RECORDS TO PROCESS section start
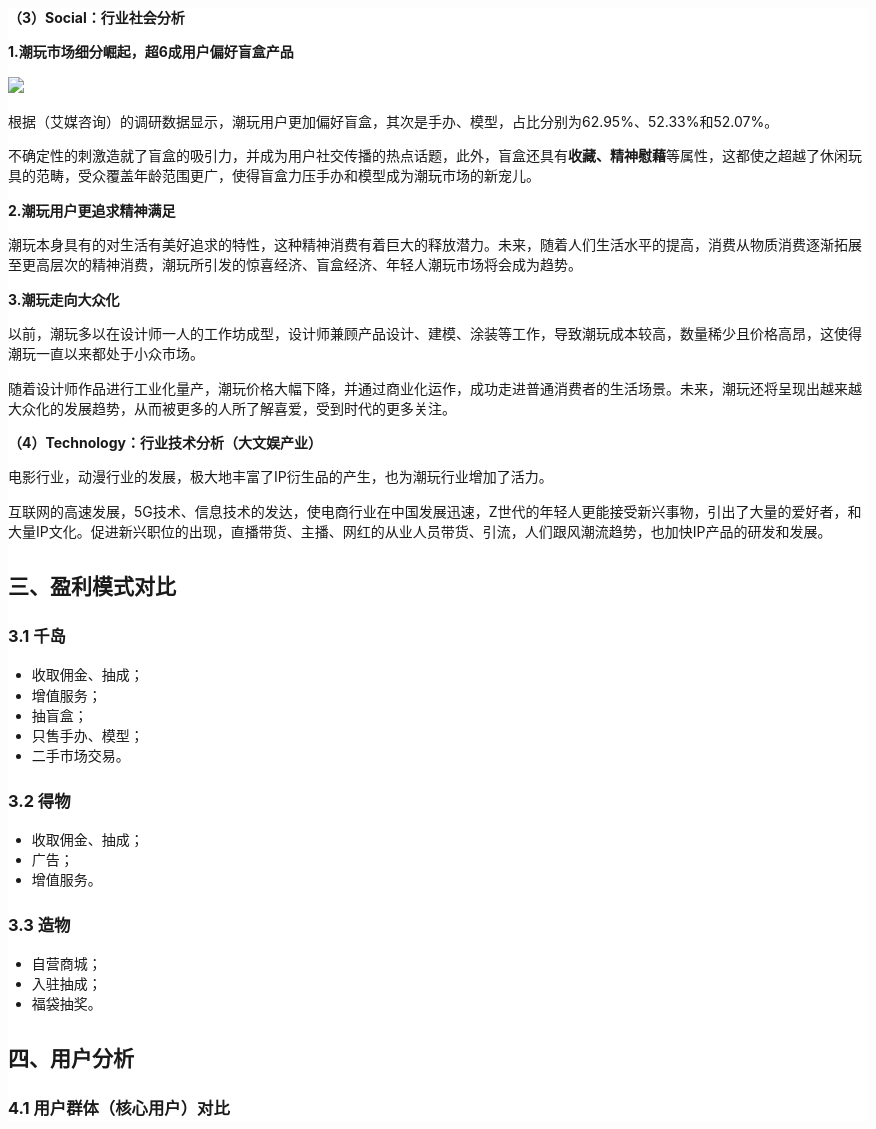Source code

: **（3）Social：行业社会分析**

**1.潮玩市场细分崛起，超6成用户偏好盲盒产品**

![](https://image.yunyingpai.com/wp/2022/08/g3vjzL0YktnJ4SqON0sF.png)

根据（艾媒咨询）的调研数据显示，潮玩用户更加偏好盲盒，其次是手办、模型，占比分别为62.95%、52.33%和52.07%。

不确定性的刺激造就了盲盒的吸引力，并成为用户社交传播的热点话题，此外，盲盒还具有**收藏、精神慰藉**等属性，这都使之超越了休闲玩具的范畴，受众覆盖年龄范围更广，使得盲盒力压手办和模型成为潮玩市场的新宠儿。

**2.潮玩用户更追求精神满足**

潮玩本身具有的对生活有美好追求的特性，这种精神消费有着巨大的释放潜力。未来，随着人们生活水平的提高，消费从物质消费逐渐拓展至更高层次的精神消费，潮玩所引发的惊喜经济、盲盒经济、年轻人潮玩市场将会成为趋势。

**3.潮玩走向大众化**

以前，潮玩多以在设计师一人的工作坊成型，设计师兼顾产品设计、建模、涂装等工作，导致潮玩成本较高，数量稀少且价格高昂，这使得潮玩一直以来都处于小众市场。

随着设计师作品进行工业化量产，潮玩价格大幅下降，并通过商业化运作，成功走进普通消费者的生活场景。未来，潮玩还将呈现出越来越大众化的发展趋势，从而被更多的人所了解喜爱，受到时代的更多关注。

**（4）Technology：行业技术分析（大文娱产业）**

电影行业，动漫行业的发展，极大地丰富了IP衍生品的产生，也为潮玩行业增加了活力。

互联网的高速发展，5G技术、信息技术的发达，使电商行业在中国发展迅速，Z世代的年轻人更能接受新兴事物，引出了大量的爱好者，和大量IP文化。促进新兴职位的出现，直播带货、主播、网红的从业人员带货、引流，人们跟风潮流趋势，也加快IP产品的研发和发展。

## 三、盈利模式对比

### 3.1 千岛

*   收取佣金、抽成；
*   增值服务；
*   抽盲盒；
*   只售手办、模型；
*   二手市场交易。

### **3.2 得物**

*   收取佣金、抽成；
*   广告；
*   增值服务。

### **3.3 造物**

*   自营商城；
*   入驻抽成；
*   福袋抽奖。

## 四、用户分析

### 4.1 用户群体（核心用户）对比
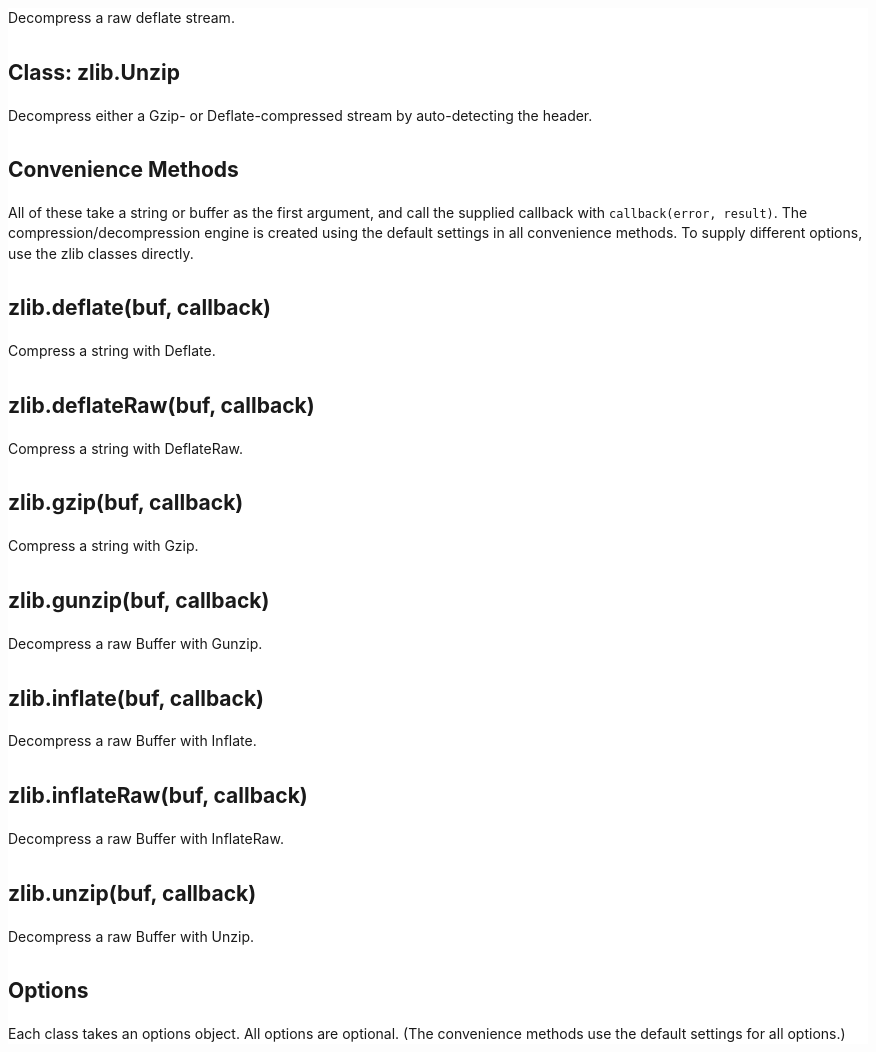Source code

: Decompress a raw deflate stream.

## Class: zlib.Unzip

Decompress either a Gzip- or Deflate-compressed stream by auto-detecting
the header.

## Convenience Methods



All of these take a string or buffer as the first argument, and call the
supplied callback with `callback(error, result)`.  The
compression/decompression engine is created using the default settings
in all convenience methods.  To supply different options, use the
zlib classes directly.

## zlib.deflate(buf, callback)

Compress a string with Deflate.

## zlib.deflateRaw(buf, callback)

Compress a string with DeflateRaw.

## zlib.gzip(buf, callback)

Compress a string with Gzip.

## zlib.gunzip(buf, callback)

Decompress a raw Buffer with Gunzip.

## zlib.inflate(buf, callback)

Decompress a raw Buffer with Inflate.

## zlib.inflateRaw(buf, callback)

Decompress a raw Buffer with InflateRaw.

## zlib.unzip(buf, callback)

Decompress a raw Buffer with Unzip.

## Options



Each class takes an options object.  All options are optional.  (The
convenience methods use the default settings for all options.)
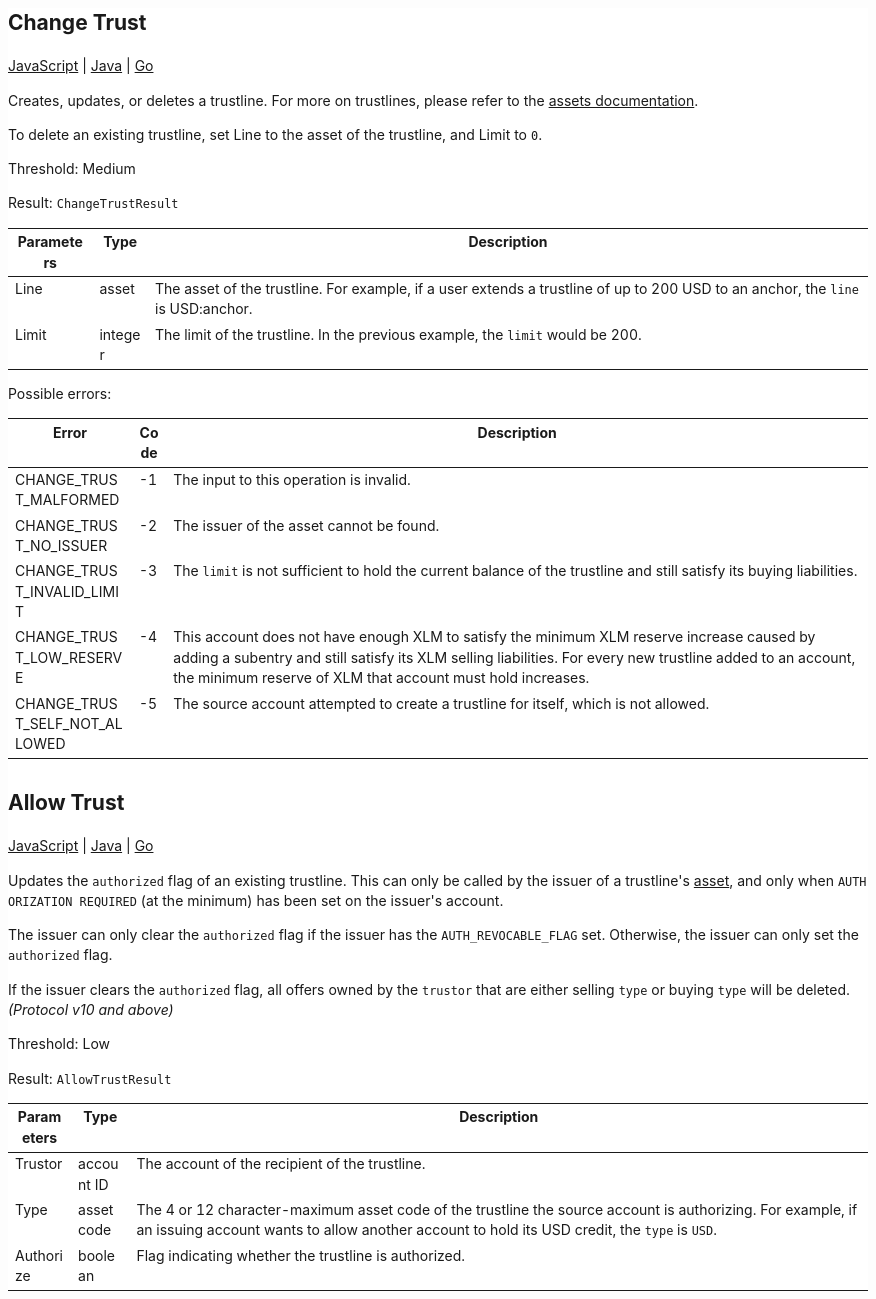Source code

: ## Change Trust
[JavaScript](http://stellar.github.io/js-stellar-sdk/Operation.html#.changeTrust) | [Java](http://stellar.github.io/java-stellar-sdk/org/stellar/sdk/ChangeTrustOperation.Builder.html) | [Go](https://godoc.org/github.com/stellar/go/txnbuild#ChangeTrust)

Creates, updates, or deletes a trustline.  For more on trustlines, please refer to the [assets documentation](./assets.md).

To delete an existing trustline, set Line to the asset of the trustline, and Limit to `0`.

Threshold: Medium

Result: `ChangeTrustResult`

|Parameters| Type| Description|
| --- | --- | --- |
|Line| asset| The asset of the trustline.  For example, if a user extends a trustline of up to 200 USD to an anchor, the `line` is USD:anchor.|
|Limit| integer| The limit of the trustline.  In the previous example, the `limit` would be 200.|

Possible errors:

| Error | Code | Description |
| ----- | ---- | ------|
|CHANGE_TRUST_MALFORMED| -1| The input to this operation is invalid.|
|CHANGE_TRUST_NO_ISSUER| -2| The issuer of the asset cannot be found.|
|CHANGE_TRUST_INVALID_LIMIT| -3| The `limit` is not sufficient to hold the current balance of the trustline and still satisfy its buying liabilities.|
|CHANGE_TRUST_LOW_RESERVE| -4| This account does not have enough XLM to satisfy the minimum XLM reserve increase caused by adding a subentry and still satisfy its XLM selling liabilities. For every new trustline added to an account, the minimum reserve of XLM that account must hold increases.|
| CHANGE_TRUST_SELF_NOT_ALLOWED | -5 | The source account attempted to create a trustline for itself, which is not allowed. |

## Allow Trust
[JavaScript](http://stellar.github.io/js-stellar-sdk/Operation.html#.allowTrust) | [Java](http://stellar.github.io/java-stellar-sdk/org/stellar/sdk/AllowTrustOperation.Builder.html) | [Go](https://godoc.org/github.com/stellar/go/txnbuild#AllowTrust)

Updates the `authorized` flag of an existing trustline. This can only be called by the issuer of a trustline's [asset](./assets.md), and only when `AUTHORIZATION REQUIRED` (at the minimum) has been set on the issuer's account.

The issuer can only clear the `authorized` flag if the issuer has the `AUTH_REVOCABLE_FLAG` set. Otherwise, the issuer can only set the `authorized` flag.

If the issuer clears the `authorized` flag, all offers owned by the `trustor` that are either selling `type` or buying `type` will be deleted. *(Protocol v10 and above)*

Threshold: Low

Result: `AllowTrustResult`

| Parameters | Type | Description |
| --- | --- | --- |
| Trustor | account ID | The account of the recipient of the trustline. |
| Type | asset code | The 4 or 12 character-maximum asset code of the trustline the source account is authorizing. For example, if an issuing account wants to allow another account to hold its USD credit, the `type` is `USD`. |
| Authorize | boolean | Flag indicating whether the trustline is authorized. |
RECORDS TO PROCESS section end
### WHAT YOU WILL DO
Where the material contains a line with "Builder", return that line.

### EXERCISE SOLUTION
[JavaScript](http://stellar.github.io/js-stellar-sdk/Operation.html#.changeTrust) | [Java](http://stellar.github.io/java-stellar-sdk/org/stellar/sdk/ChangeTrustOperation.Builder.html) | [Go](https://godoc.org/github.com/stellar/go/txnbuild#ChangeTrust)
[JavaScript](http://stellar.github.io/js-stellar-sdk/Operation.html#.allowTrust) | [Java](http://stellar.github.io/java-stellar-sdk/org/stellar/sdk/AllowTrustOperation.Builder.html) | [Go](https://godoc.org/github.com/stellar/go/txnbuild#AllowTrust)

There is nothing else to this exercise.